Pivotal, bred at the stud, was one of those. So was the first Classic winner in the Cheveley Park Stud colours, the 1,000 Guineas heroine of two years ago, Russian Rhythm. Now in foal to Pivotal, she was not a home-bred, but had been bought as a yearling for 440,000 guineas for her potential as a broodmare, with a racing career to be savoured en route to the paddocks.
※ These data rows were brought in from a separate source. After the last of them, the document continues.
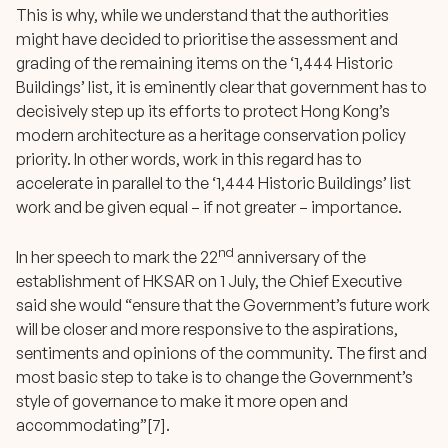
This is why, while we understand that the authorities
might have decided to prioritise the assessment and
grading of the remaining items on the ‘1,444 Historic
Buildings’ list, it is eminently clear that government has to
decisively step up its efforts to protect Hong Kong’s
modern architecture as a heritage conservation policy
priority. In other words, work in this regard has to
accelerate in parallel to the ‘1,444 Historic Buildings’ list
work and be given equal – if not greater – importance.
nd
In her speech to mark the 22
anniversary of the
establishment of HKSAR on 1 July, the Chief Executive
said she would “ensure that the Government’s future work
will be closer and more responsive to the aspirations,
sentiments and opinions of the community. The first and
most basic step to take is to change the Government’s
style of governance to make it more open and
accommodating”[7].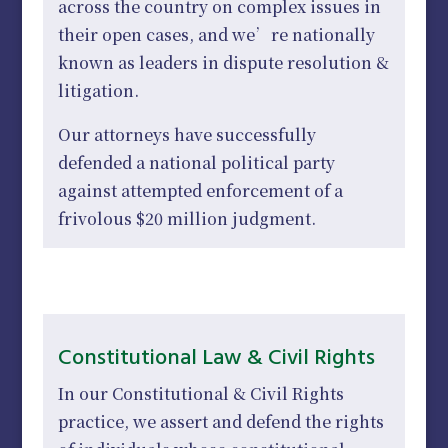
across the country on complex issues in
their open cases, and we’re nationally
known as leaders in dispute resolution &
litigation.
Our attorneys have successfully
defended a national political party
against attempted enforcement of a
frivolous $20 million judgment.
Constitutional Law & Civil Rights
In our Constitutional & Civil Rights
practice, we assert and defend the rights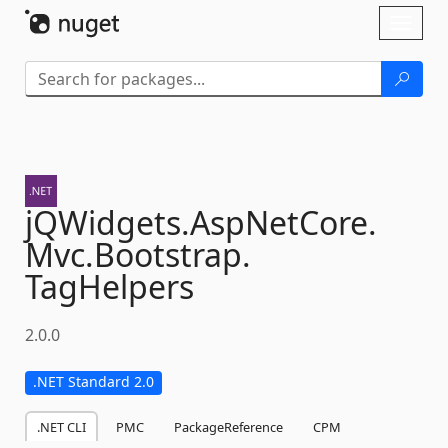
Skip To Content
Toggl
naviga
jQWidgets.
AspNetCore.
Mvc.
Bootstrap.
TagHelpers
2.0.0
.NET Standard 2.0
.NET CLI
PMC
PackageReference
CPM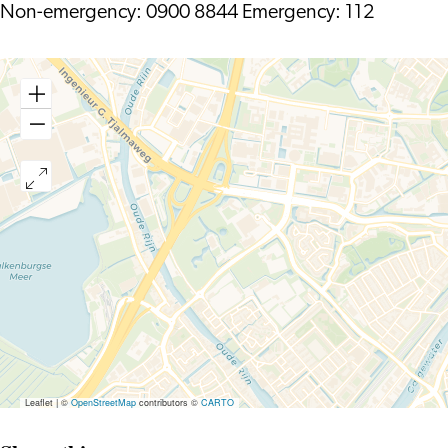
Non-emergency: 0900 8844 Emergency: 112
Leaflet
|
©
OpenStreetMap
contributors ©
CARTO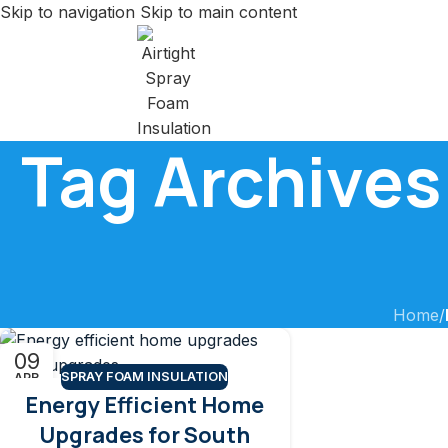
Skip to navigation
Skip to main content
Tag Archives
Home
/
09
SPRAY FOAM INSULATION
APR
Energy Efficient Home
Upgrades for South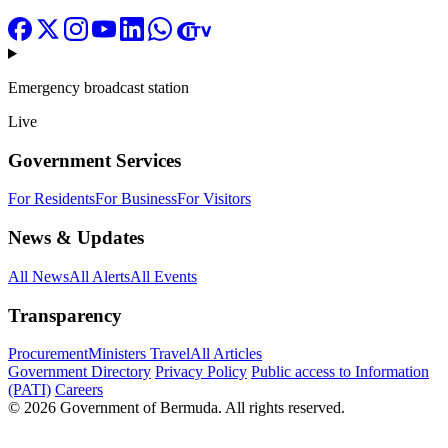
Emergency broadcast station
Live
Government Services
For Residents
For Business
For Visitors
News & Updates
All News
All Alerts
All Events
Transparency
Procurement
Ministers Travel
All Articles
Government Directory
Privacy Policy
Public access to Information
(PATI)
Careers
© 2026 Government of Bermuda. All rights reserved.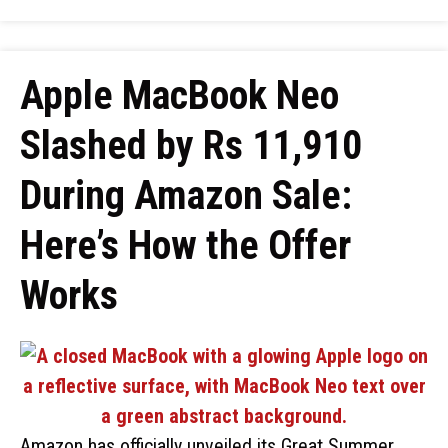
Apple MacBook Neo
Slashed by Rs 11,910
During Amazon Sale:
Here’s How the Offer
Works
Amazon has officially unveiled its Great Summer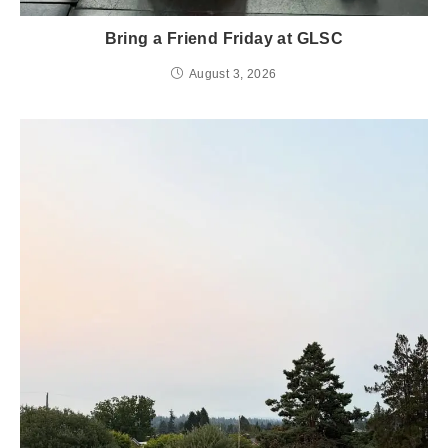
Bring a Friend Friday at GLSC
August 3, 2026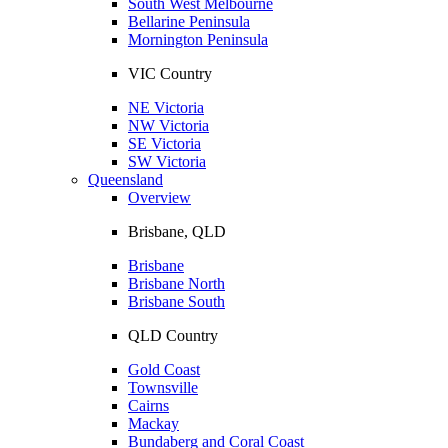
South West Melbourne
Bellarine Peninsula
Mornington Peninsula
VIC Country
NE Victoria
NW Victoria
SE Victoria
SW Victoria
Queensland
Overview
Brisbane, QLD
Brisbane
Brisbane North
Brisbane South
QLD Country
Gold Coast
Townsville
Cairns
Mackay
Bundaberg and Coral Coast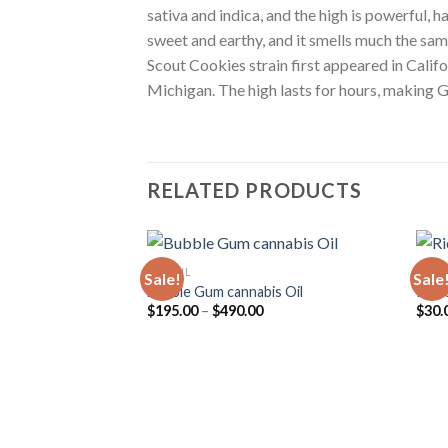
sativa and indica, and the high is powerful, 
sweet and earthy, and it smells much the same.
Scout Cookies strain first appeared in Calif
Michigan. The high lasts for hours, making G
RELATED PRODUCTS
CBD OIL
CBD 
Sale!
Sale
Bubble Gum cannabis Oil
Rick 
Price
$
195.00
–
$
490.00
$
30.
range:
$195.00
through
$490.00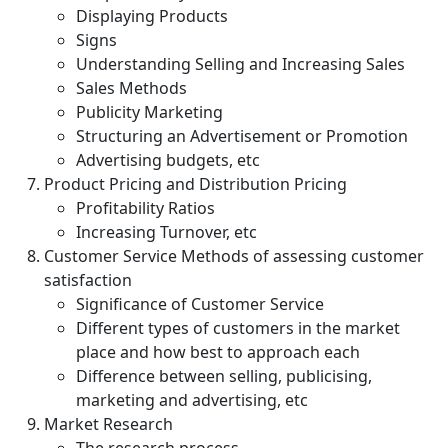
Displaying Products
Signs
Understanding Selling and Increasing Sales
Sales Methods
Publicity Marketing
Structuring an Advertisement or Promotion
Advertising budgets, etc
Product Pricing and Distribution Pricing
Profitability Ratios
Increasing Turnover, etc
Customer Service Methods of assessing customer
satisfaction
Significance of Customer Service
Different types of customers in the market
place and how best to approach each
Difference between selling, publicising,
marketing and advertising, etc
Market Research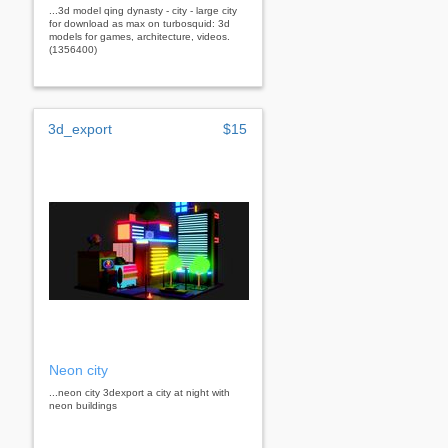
...3d model qing dynasty - city - large city
for download as max on turbosquid: 3d
models for games, architecture, videos.
(1356400)
3d_export
$15
Neon city
...neon city 3dexport a city at night with
neon buildings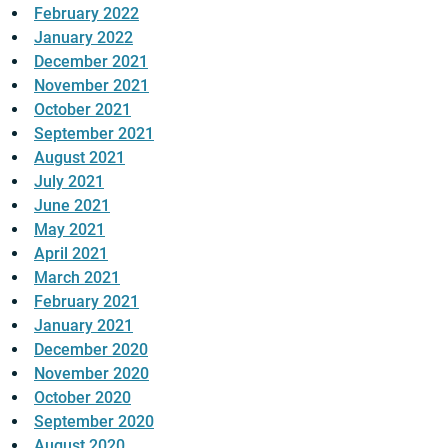
February 2022
January 2022
December 2021
November 2021
October 2021
September 2021
August 2021
July 2021
June 2021
May 2021
April 2021
March 2021
February 2021
January 2021
December 2020
November 2020
October 2020
September 2020
August 2020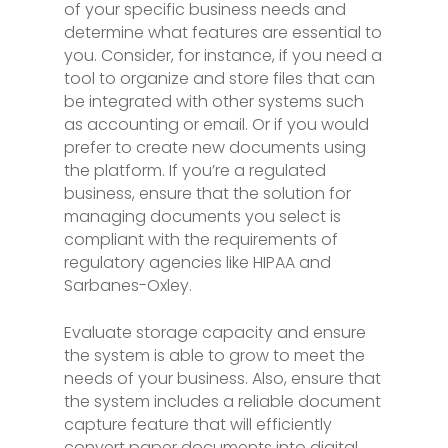
of your specific business needs and
determine what features are essential to
you. Consider, for instance, if you need a
tool to organize and store files that can
be integrated with other systems such
as accounting or email. Or if you would
prefer to create new documents using
the platform. If you’re a regulated
business, ensure that the solution for
managing documents you select is
compliant with the requirements of
regulatory agencies like HIPAA and
Sarbanes-Oxley.
Evaluate storage capacity and ensure
the system is able to grow to meet the
needs of your business. Also, ensure that
the system includes a reliable document
capture feature that will efficiently
convert paper documents into digital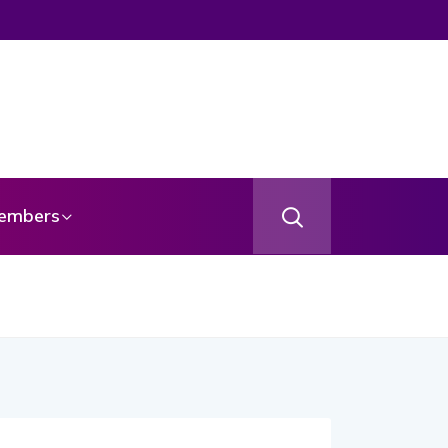
gel
embers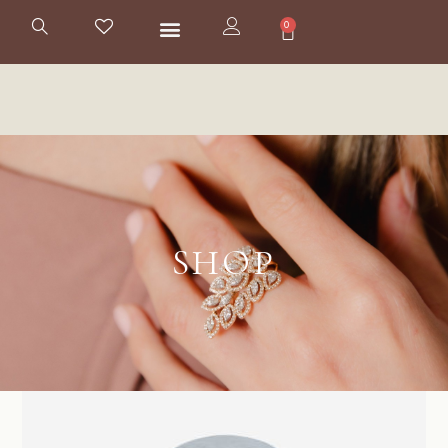
0
SHOP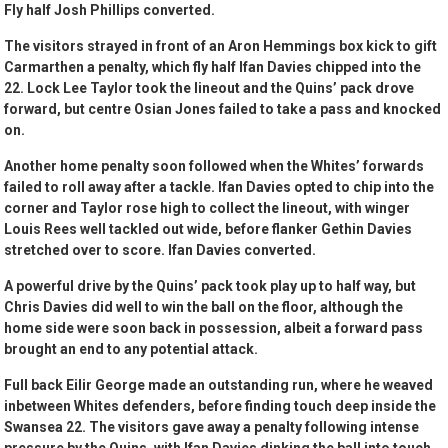
Fly half Josh Phillips converted.
The visitors strayed in front of an Aron Hemmings box kick to gift
Carmarthen a penalty, which fly half Ifan Davies chipped into the
22. Lock Lee Taylor took the lineout and the Quins’ pack drove
forward, but centre Osian Jones failed to take a pass and knocked
on.
Another home penalty soon followed when the Whites’ forwards
failed to roll away after a tackle. Ifan Davies opted to chip into the
corner and Taylor rose high to collect the lineout, with winger
Louis Rees well tackled out wide, before flanker Gethin Davies
stretched over to score. Ifan Davies converted.
A powerful drive by the Quins’ pack took play up to half way, but
Chris Davies did well to win the ball on the floor, although the
home side were soon back in possession, albeit a forward pass
brought an end to any potential attack.
Full back Eilir George made an outstanding run, where he weaved
inbetween Whites defenders, before finding touch deep inside the
Swansea 22. The visitors gave away a penalty following intense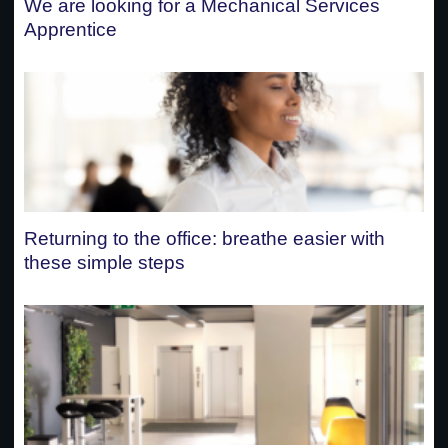
We are looking for a Mechanical Services
Apprentice
Returning to the office: breathe easier with
these simple steps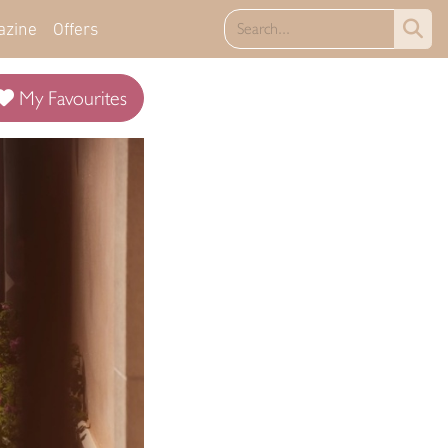
azine
Offers
My Favourites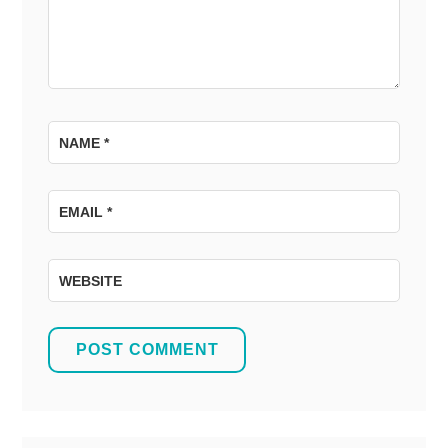
NAME
*
EMAIL
*
WEBSITE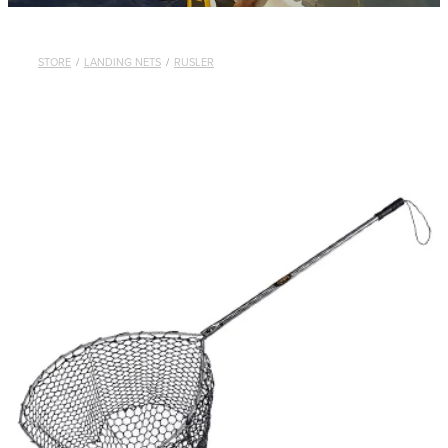
STORE
/
LANDING NETS
/
RUSLER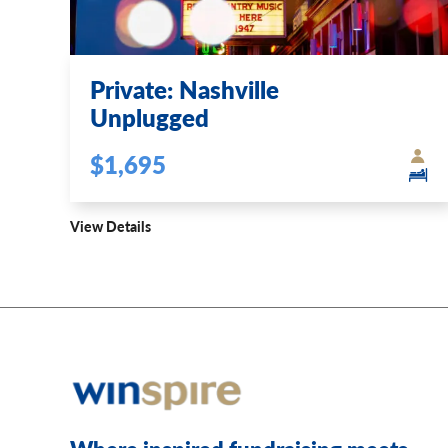
Private: Nashville
Unplugged
$1,695
View Details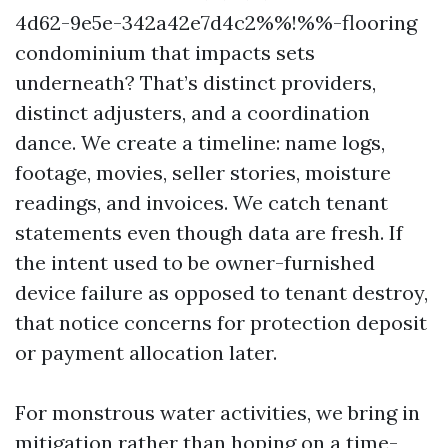
4d62-9e5e-342a42e7d4c2%%!%%-flooring
condominium that impacts sets
underneath? That’s distinct providers,
distinct adjusters, and a coordination
dance. We create a timeline: name logs,
footage, movies, seller stories, moisture
readings, and invoices. We catch tenant
statements even though data are fresh. If
the intent used to be owner-furnished
device failure as opposed to tenant destroy,
that notice concerns for protection deposit
or payment allocation later.
For monstrous water activities, we bring in
mitigation rather than hoping on a time-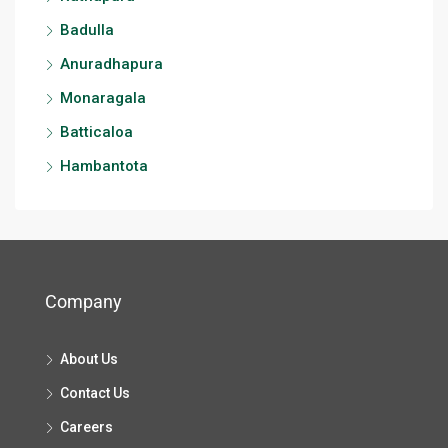
Badulla
Anuradhapura
Monaragala
Batticaloa
Hambantota
Company
About Us
Contact Us
Careers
The same applies to Shanghai Lily, a first-crop daughter of King's Best who cost €300,000 at an Irish auction as a yearling.

But for inspired horse trading, it would be hard to top the purchase 18 years ago of Exclusive Order as a proven broodmare for $825,000. Her foals for Cheveley Park Stud have included the 1997 2,000 Guineas winner Entrepreneur, who was sold as a yearling to Michael Tabor for 600,000 guineas; and Exclusive, who ran third in the 1,000 Guineas, won the Coronation Stakes and produced as her first foal Chic, a candidate for top mile honours as a five-year-old this term, and as her third Echelon.

With none of the top juvenile fillies - the likes of Damson, Divine Proportions, and Playful Act - making the start this afternoon, the Guineas has an open look to it, and the field size has been exceeded only thrice in the past 50 years as the no-hopers gather for a go, but whether or not it proves sub-standard can be judged only in retrospect.

Shanghai Lily, winner of both her starts as a juvenile, can justify her purchase price and book her place in the élite Cheveley Park broodmare band in the future as a Classic heroine, give her trainer Sir Michael Stoute his third distaff Guineas after Musical Bliss 16 years ago and Russian Rhythm and rider Johnny Murtagh his first.

Maid's Causeway, as tough-minded as her sire Giant's Causeway, is another who has yet to appear in public this year but has reportedly strengthened markedly over the winter and her trainer Barry Hills has convinced her new American owners to leave her in this country. For an outsider, consider Sheikh Mohammed-owned, Michael Jarvis-trained Vista Bella, who did not run until this year but is improving daily.